*** Opening Given data ***

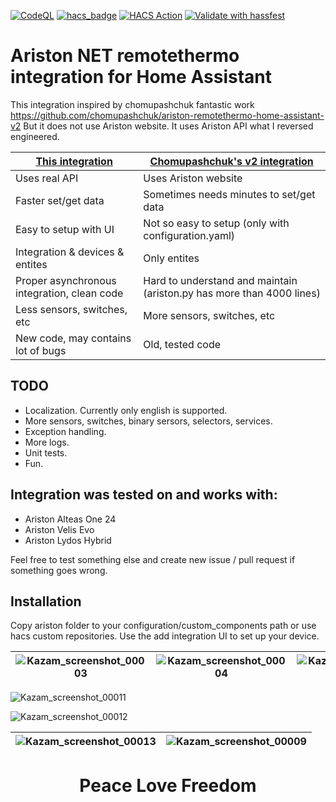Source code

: [![CodeQL](https://github.com/fustom/ariston-remotethermo-home-assistant-v3/actions/workflows/codeql.yml/badge.svg?branch=main)](https://github.com/fustom/ariston-remotethermo-home-assistant-v3/actions/workflows/codeql.yml)
[![hacs_badge](https://img.shields.io/badge/HACS-Custom-41BDF5.svg)](https://github.com/hacs/integration)
[![HACS Action](https://github.com/fustom/ariston-remotethermo-home-assistant-v3/actions/workflows/hacs.yml/badge.svg)](https://github.com/fustom/ariston-remotethermo-home-assistant-v3/actions/workflows/hacs.yml)
[![Validate with hassfest](https://github.com/fustom/ariston-remotethermo-home-assistant-v3/actions/workflows/hassfest.yml/badge.svg)](https://github.com/fustom/ariston-remotethermo-home-assistant-v3/actions/workflows/hassfest.yml)
# Ariston NET remotethermo integration for Home Assistant
This integration inspired by chomupashchuk fantastic work https://github.com/chomupashchuk/ariston-remotethermo-home-assistant-v2
But it does not use Ariston website. It uses Ariston API what I reversed engineered.


| [This integration](https://github.com/fustom/ariston-remotethermo-home-assistant-v3)  | [Chomupashchuk's v2 integration](https://github.com/chomupashchuk/ariston-remotethermo-home-assistant-v2) |
| ------------- | ------------- |
| Uses real API  | Uses Ariston website  |
| Faster set/get data  | Sometimes needs minutes to set/get data |
| Easy to setup with UI | Not so easy to setup (only with configuration.yaml) |
| Integration & devices & entites | Only entites |
| Proper asynchronous integration, clean code | Hard to understand and maintain (ariston.py has more than 4000 lines) |
| Less sensors, switches, etc |  More sensors, switches, etc |
| New code, may contains lot of bugs | Old, tested code |

## TODO
- Localization. Currently only english is supported.
- More sensors, switches, binary sersors, selectors, services.
- Exception handling.
- More logs.
- Unit tests.
- Fun.

## Integration was tested on and works with:
- Ariston Alteas One 24
- Ariston Velis Evo
- Ariston Lydos Hybrid

Feel free to test something else and create new issue / pull request if something goes wrong.

## Installation
Copy ariston folder to your configuration/custom_components path or use hacs custom repositories.
Use the add integration UI to set up your device.

| ![Kazam_screenshot_00003](https://user-images.githubusercontent.com/6751243/146653448-ff7b6f9d-cbf1-4555-9a75-61bf68bc9d3e.png) | ![Kazam_screenshot_00004](https://user-images.githubusercontent.com/6751243/146653484-52e39d78-7c6f-44ae-888d-acf246147290.png) | ![Kazam_screenshot_00010](https://user-images.githubusercontent.com/6751243/147890590-6c4ebf38-16d9-421f-9b81-8f43298ec62f.png) |
:-------------------------:|:-------------------------:|:-------------------------:

![Kazam_screenshot_00011](https://user-images.githubusercontent.com/6751243/147890611-54ae2d28-bf5a-45f8-ba92-e7a00a22615c.png)

![Kazam_screenshot_00012](https://user-images.githubusercontent.com/6751243/147989103-cdac510f-e6f6-461f-a88e-b8ff0204c34f.png)

| ![Kazam_screenshot_00013](https://user-images.githubusercontent.com/6751243/148247717-5211c01c-561f-4a4e-b4b5-47a680e04a68.png) | ![Kazam_screenshot_00009](https://user-images.githubusercontent.com/6751243/146657797-ed14b741-595a-48a6-9126-1acca3beb69f.png) |
:-------------------------:|:-------------------------:

<h1 align="center">Peace Love Freedom</h1>
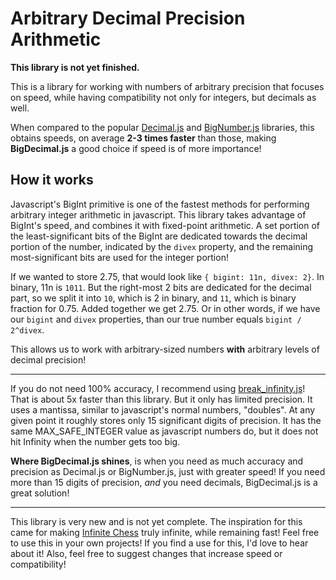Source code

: # Arbitrary Decimal Precision Arithmetic

**This library is not yet finished.**

This is a library for working with numbers of arbitrary precision that focuses on speed, while having compatibility not only for integers, but decimals as well.

When compared to the popular [Decimal.js](https://github.com/MikeMcl/decimal.js) and [BigNumber.js](https://github.com/MikeMcl/bignumber.js) libraries, this obtains speeds, on average **2-3 times faster** than those, making **BigDecimal.js** a good choice if speed is of more importance!

## How it works

Javascript's BigInt primitive is one of the fastest methods for performing arbitrary integer arithmetic in javascript. This library takes advantage of BigInt's speed, and combines it with fixed-point arithmetic. A set portion of the least-significant bits of the BigInt are dedicated towards the decimal portion of the number, indicated by the `divex` property, and the remaining most-significant bits are used for the integer portion!

If we wanted to store 2.75, that would look like `{ bigint: 11n, divex: 2}`. In binary, 11n is `1011`. But the right-most 2 bits are dedicated for the decimal part, so we split it into `10`, which is 2 in binary, and `11`, which is binary fraction for 0.75. Added together we get 2.75. Or in other words, if we have our `bigint` and `divex` properties, than our true number equals `bigint / 2^divex`.

This allows us to work with arbitrary-sized numbers **with** arbitrary levels of decimal precision!

---

If you do not need 100% accuracy, I recommend using [break_infinity.js](https://github.com/Patashu/break_infinity.js/tree/master?tab=readme-ov-file)! That is about 5x faster than this library. But it only has limited precision. It uses a mantissa, similar to javascript's normal numbers, "doubles". At any given point it roughly stores only 15 significant digits of precision. It has the same MAX_SAFE_INTEGER value as javascript numbers do, but it does not hit Infinity when the number gets too big.

**Where BigDecimal.js shines**, is when you need as much accuracy and precision as Decimal.js or BigNumber.js, just with greater speed! If you need more than 15 digits of precision, *and* you need decimals, BigDecimal.js is a great solution!

---

This library is very new and is not yet complete. The inspiration for this came for making [Infinite Chess](https://www.infinitechess.org) truly infinite, while remaining fast! Feel free to use this in your own projects! If you find a use for this, I'd love to hear about it! Also, feel free to suggest changes that increase speed or compatibility!

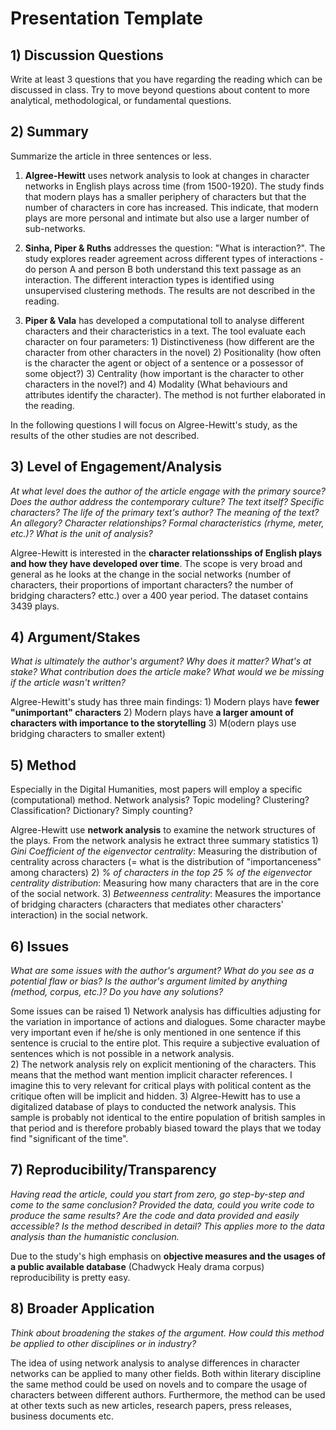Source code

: # Presentation Template

## 1) Discussion Questions

Write at least 3 questions that you have regarding the reading which can be discussed in class. Try to move beyond questions about content to more analytical, methodological, or fundamental questions.

## 2) Summary

Summarize the article in three sentences or less.

1) **Algree-Hewitt** uses network analysis to look at changes in character networks in English plays across time (from 1500-1920). The study finds that modern plays has a smaller periphery of characters but that the number of characters in core has increased. This indicate, that modern plays are more personal and intimate but also use a larger number of sub-networks. 

2)  **Sinha, Piper & Ruths** addresses the question: "What is interaction?". The study explores reader agreement across different types of interactions - do person A and person B both understand this text passage as an interaction. The different interaction types is identified using unsupervised clustering methods. The results are not described in the reading. 

3) **Piper & Vala** has developed a computational toll to analyse different characters and their characteristics in a text. The tool evaluate each character on four parameters: 1) Distinctiveness (how different are the character from other characters in the novel) 2) Positionality (how often is the character the agent or object of a sentence or a possessor of some object?) 3) Centrality (how important is the character to other characters in the novel?) and 4) Modality (What behaviours and attributes identify the character). The method is not further elaborated in the reading. 

In the following questions I will focus on Algree-Hewitt's study, as the results of the other studies are not described. 

## 3) Level of Engagement/Analysis

*At what level does the author of the article engage with the primary source? Does the author address the contemporary culture? The text itself? Specific characters? The life of the primary text's author? The meaning of the text? An allegory? Character relationships? Formal characteristics (rhyme, meter, etc.)? What is the unit of analysis?*

Algree-Hewitt is interested in the **character relationsships of English plays and how they have developed over time**. The scope is very broad and general as he looks at the change in the social networks (number of characters, their proportions of important characters? the number of bridging characters? ettc.) over a 400 year period. The dataset contains 3439 plays. 

## 4) Argument/Stakes

*What is ultimately the author's argument? Why does it matter? What's at stake? What contribution does the article make? What would we be missing if the article wasn't written?*

Algree-Hewitt's study has three main findings:
    1) Modern plays have **fewer "unimportant" characters**
    2) Modern plays have **a larger amount of characters with importance to the storytelling**
    3) M(odern plays use bridging characters to smaller extent) 

## 5) Method

Especially in the Digital Humanities, most papers will employ a specific (computational) method. Network analysis? Topic modeling? Clustering? Classification? Dictionary? Simply counting?

Algree-Hewitt use **network analysis** to examine the network structures of the plays. From the network analysis he extract three summary statistics
    1) *Gini Coefficient of the eigenvector centrality*: Measuring the distribution of centrality across characters (= what is the distribution of "importanceness" among characters)
    2) *% of characters in the top 25 %  of the eigenvector centrality distribution*: Measuring how many characters that are in the core of the social network.
    3) *Betweenness centrality*: Measures the importance of bridging characters (characters that mediates other characters' interaction) in the social network.

## 6) Issues

*What are some issues with the author's argument? What do you see as a potential flaw or bias? Is the author's argument limited by anything (method, corpus, etc.)? Do you have any solutions?*

Some issues can be raised
    1) Network analysis has difficulties adjusting for the variation in importance of actions and dialogues. Some character maybe very important even if he/she is only mentioned in one sentence if this sentence is crucial to the entire plot. This require a subjective evaluation of sentences which is not possible in a network analysis.  
    2) The network analysis rely on explicit mentioning of the characters. This means that the method want mention implicit character references. I imagine this to very relevant for critical plays with political content as the critique often will be implicit and hidden.
    3) Algree-Hewitt has to use a digitalized database of plays to conducted the network analysis. This sample is probably not identical to the entire population of british samples in that period and is therefore probably biased toward the plays that we today find "significant of the time".

## 7) Reproducibility/Transparency

*Having read the article, could you start from zero, go step-by-step and come to the same conclusion? Provided the data, could you write code to produce the same results? Are the code and data provided and easily accessible? Is the method described in detail? This applies more to the data analysis than the humanistic conclusion.*

Due to the study's high emphasis on **objective measures and the usages of a public available database** (Chadwyck Healy drama corpus) reproducibility is pretty easy. 

## 8) Broader Application

*Think about broadening the stakes of the argument. How could this method be applied to other disciplines or in industry?*

The idea of using network analysis to analyse differences in character networks can be applied to many other fields. Both within literary discipline the same method could be used on novels and to compare the usage of characters between different authors. Furthermore, the method can be used at other texts such as new articles, research papers, press releases, business documents etc.      
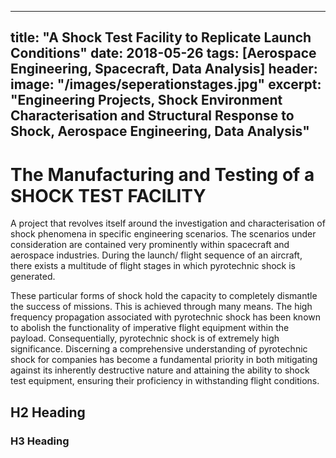 ---

title: "A Shock Test Facility to Replicate Launch Conditions"
date: 2018-05-26
tags: [Aerospace Engineering, Spacecraft, Data Analysis]
header:
  image: "/images/seperationstages.jpg"
excerpt: "Engineering Projects, Shock Environment Characterisation and Structural Response to Shock, Aerospace Engineering, Data Analysis"
 ---

# The Manufacturing and Testing of a SHOCK TEST FACILITY

A project that revolves itself around the investigation and characterisation of shock
phenomena in specific engineering scenarios. The scenarios under consideration are
contained very prominently within spacecraft and aerospace industries. During the launch/
flight sequence of an aircraft, there exists a multitude of flight stages in which pyrotechnic
shock is generated.

These particular forms of shock hold the capacity to completely
dismantle the success of missions. This is achieved through many means. The high
frequency propagation associated with pyrotechnic shock has been known to abolish the
functionality of imperative flight equipment within the payload. Consequentially, pyrotechnic
shock is of extremely high significance. Discerning a comprehensive understanding of
pyrotechnic shock for companies has become a fundamental priority in both mitigating
against its inherently destructive nature and attaining the ability to shock test equipment,
ensuring their proficiency in withstanding flight conditions.


## H2 Heading

### H3 Heading
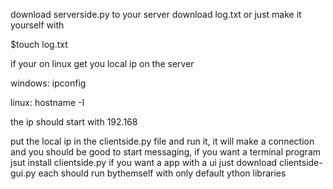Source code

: download serverside.py to your server download log.txt or just make it yourself with

$touch log.txt


if your on linux get you local ip on the server

windows: ipconfig

linux: hostname -I

the ip should start with 192.168

put the local ip in the clientside.py file and run it, it will make a connection and you should be good to start messaging, if you want a terminal program jsut install clientside.py if you want a app with a ui just download clientside-gui.py each should run bythemself with only default ython libraries
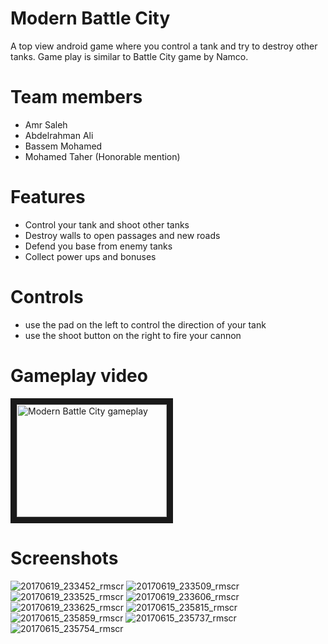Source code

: # Modern Battle City
A top view android game where you control a tank and try to destroy other tanks. Game play is similar to Battle City game by Namco.

# Team members
+ Amr Saleh
+ Abdelrahman Ali
+ Bassem Mohamed
+ Mohamed Taher (Honorable mention)

# Features
+ Control your tank and shoot other tanks
+ Destroy walls to open passages and new roads
+ Defend you base from enemy tanks
+ Collect power ups and bonuses

# Controls
+ use the pad on the left to control the direction of your tank
+ use the shoot button on the right to fire your cannon

# Gameplay video
<a href="http://www.youtube.com/watch?feature=player_embedded&v=eCuMYDI01Gc
" target="_blank"><img src="http://img.youtube.com/vi/eCuMYDI01Gc/0.jpg" 
alt="Modern Battle City gameplay" width="240" height="180" border="10" /></a>

# Screenshots
![20170619_233452_rmscr](https://user-images.githubusercontent.com/5616594/27307107-7a958386-5548-11e7-85ec-d76e8eaa9227.jpg)
![20170619_233509_rmscr](https://user-images.githubusercontent.com/5616594/27307114-838c62ca-5548-11e7-9f73-a16c1b7c3de7.jpg)
![20170619_233525_rmscr](https://user-images.githubusercontent.com/5616594/27307126-8ae3284c-5548-11e7-9d56-3638b2909ce6.jpg)
![20170619_233606_rmscr](https://user-images.githubusercontent.com/5616594/27307131-92aeae02-5548-11e7-8909-61e82610439b.jpg)
![20170619_233625_rmscr](https://user-images.githubusercontent.com/5616594/27307132-93516674-5548-11e7-881e-6f2df567aa54.jpg)
![20170615_235815_rmscr](https://user-images.githubusercontent.com/5616594/27307153-ab656b2a-5548-11e7-95c4-d05fa41baf88.jpg)
![20170615_235859_rmscr](https://user-images.githubusercontent.com/5616594/27307150-ab1212ea-5548-11e7-9995-1c1685619a1b.jpg)
![20170615_235737_rmscr](https://user-images.githubusercontent.com/5616594/27307151-ab126934-5548-11e7-85ab-08643baa82c8.jpg)
![20170615_235754_rmscr](https://user-images.githubusercontent.com/5616594/27307152-ab1659ae-5548-11e7-9978-ca80c53a278c.jpg)
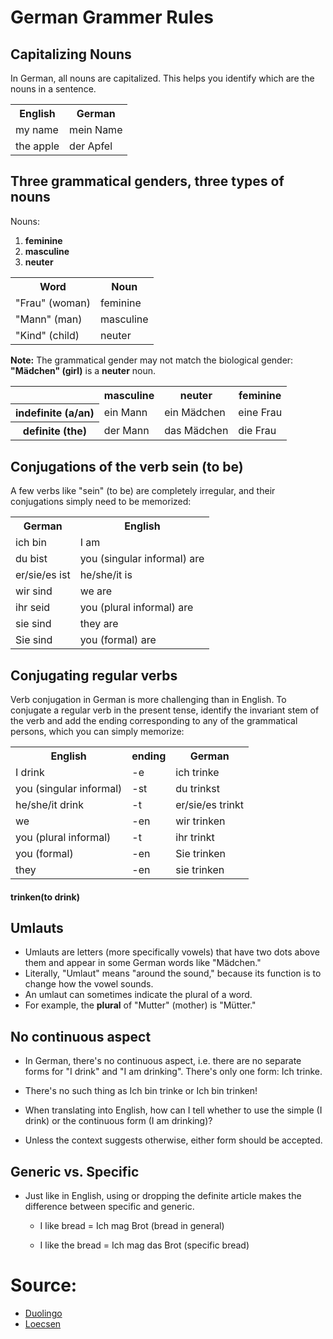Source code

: # German Grammer Rules

## Capitalizing Nouns
In German, all nouns are capitalized.
This helps you identify which are the nouns in a sentence.
<table>
    <tr>
        <th>English</th>
        <th>German</th>
    </tr>
    <tr>
        <td>my name</td>
        <td>mein Name</td>
    </tr>
    <tr>
        <td>the apple</td>
        <td>der Apfel</td>
    </tr>
</table>

## Three grammatical genders, three types of nouns
Nouns:
1. **feminine**
2. **masculine**
3. **neuter**
<table>
    <tr>
        <th>Word</th>
        <th>Noun</th>
    </tr>
    <tr>
        <td>"Frau" (woman)</td>
        <td>feminine</td>
    </tr>
    <tr>
        <td>"Mann" (man)</td>
        <td>masculine</td>
    </tr>
    <tr>
        <td>"Kind" (child)</td>
        <td>neuter</td>
    </tr>
</table>

**Note:** The grammatical gender may not match the biological gender: **"Mädchen" (girl)** is a **neuter** noun.

<table>
    <tr>
        <th></th>
        <th>masculine</th>
        <th>neuter</th>
        <th>feminine</th>
    </tr>
    <tr>
        <th>indefinite (a/an)</th>
        <td>ein Mann</td>
        <td>ein  Mädchen</td>
        <td>eine Frau</td>
    </tr>
    <tr>
        <th>definite (the)</th>
        <td>der Mann</td>
        <td>das Mädchen</td>
        <td>die Frau</td>
    </tr>
</table>

## Conjugations of the verb sein (to be)

A few verbs like "sein" (to be) are completely irregular, and their conjugations simply need to be memorized:

<table>
    <tr>
        <th>German</th>
        <th>English</th>
    </tr>
    <tr>
        <td>ich bin</td>
        <td>I am</td>
    </tr>
    <tr>
        <td>du bist</td>
        <td>you (singular informal) are</td>
    </tr>
    <tr>
        <td>er/sie/es ist</td>
        <td>he/she/it is</td>
    </tr>
    <tr>
        <td>wir sind</td>
        <td>we are</td>
    </tr>
    <tr>
        <td>ihr seid</td>
        <td>you (plural informal) are</td>
    </tr>
    <tr>
        <td>sie sind</td>
        <td>they are</td>
    </tr>
    <tr>
        <td>Sie sind</td>
        <td>you (formal) are</td>
    </tr>
</table>

## Conjugating regular verbs
Verb conjugation in German is more challenging than in English. To conjugate a regular verb in the present tense, identify the invariant stem of the verb and add the ending corresponding to any of the grammatical persons, which you can simply memorize:

<table>
    <tr>
        <th>English</th>
        <th>ending</th>
        <th>German</th>
    </tr>
    <tr>
        <td>I drink</td>
        <td>-e</td>
        <td>ich trinke</td>
    </tr>
    <tr>
        <td>you (singular informal)</td>
        <td>-st</td>
        <td>du trinkst</td>
    </tr>
    <tr>
        <td>he/she/it drink</td>
        <td>-t</td>
        <td>er/sie/es trinkt</td>
    </tr>
    <tr>
        <td>we</td>
        <td>-en</td>
        <td>wir trinken</td>
    </tr>
    <tr>
        <td>you (plural informal)</td>
        <td>-t</td>
        <td>ihr trinkt</td>
    </tr>
    <tr>
        <td>you (formal)</td>
        <td>-en</td>
        <td>Sie trinken</td>
    </tr>
    <tr>
        <td>they</td>
        <td>-en</td>
        <td>sie trinken</td>
    </tr>
</table>

#### trinken(to drink)

## Umlauts
* Umlauts are letters (more specifically vowels) that have two dots above them and appear in some German words like "Mädchen."
* Literally, "Umlaut" means "around the sound," because its function is to change how the vowel sounds.
* An umlaut can sometimes indicate the plural of a word.
* For example, the **plural** of "Mutter" (mother) is "Mütter."

## No continuous aspect
* In German, there's no continuous aspect, i.e. there are no separate forms for "I drink" and "I am drinking". There's only one form: Ich trinke.

* There's no such thing as Ich bin trinke or Ich bin trinken!

* When translating into English, how can I tell whether to use the simple (I drink) or the continuous form (I am drinking)?

* Unless the context suggests otherwise, either form should be accepted.

## Generic vs. Specific
* Just like in English, using or dropping the definite article makes the difference between specific and generic.

    + I like bread = Ich mag Brot (bread in general)

    + I like the bread = Ich mag das Brot (specific bread)

# Source:
* [Duolingo](https://www.duolingo.com/)
* [Loecsen](https://www.loecsen.com/)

*** Closing Given data ***

Goal of the exercise:
Starting with the line containing "# Presentation Template" and going on through the line containing "1) **Algree-Hewitt** uses", swap "three sentences" for "four sentences" and reproduce only those lines, with nothing else altered.

Task response:
: # Presentation Template

## 1) Discussion Questions

Write at least 3 questions that you have regarding the reading which can be discussed in class. Try to move beyond questions about content to more analytical, methodological, or fundamental questions.

## 2) Summary

Summarize the article in four sentences or less.

1) **Algree-Hewitt** uses network analysis to look at changes in character networks in English plays across time (from 1500-1920). The study finds that modern plays has a smaller periphery of characters but that the number of characters in core has increased. This indicate, that modern plays are more personal and intimate but also use a larger number of sub-networks. 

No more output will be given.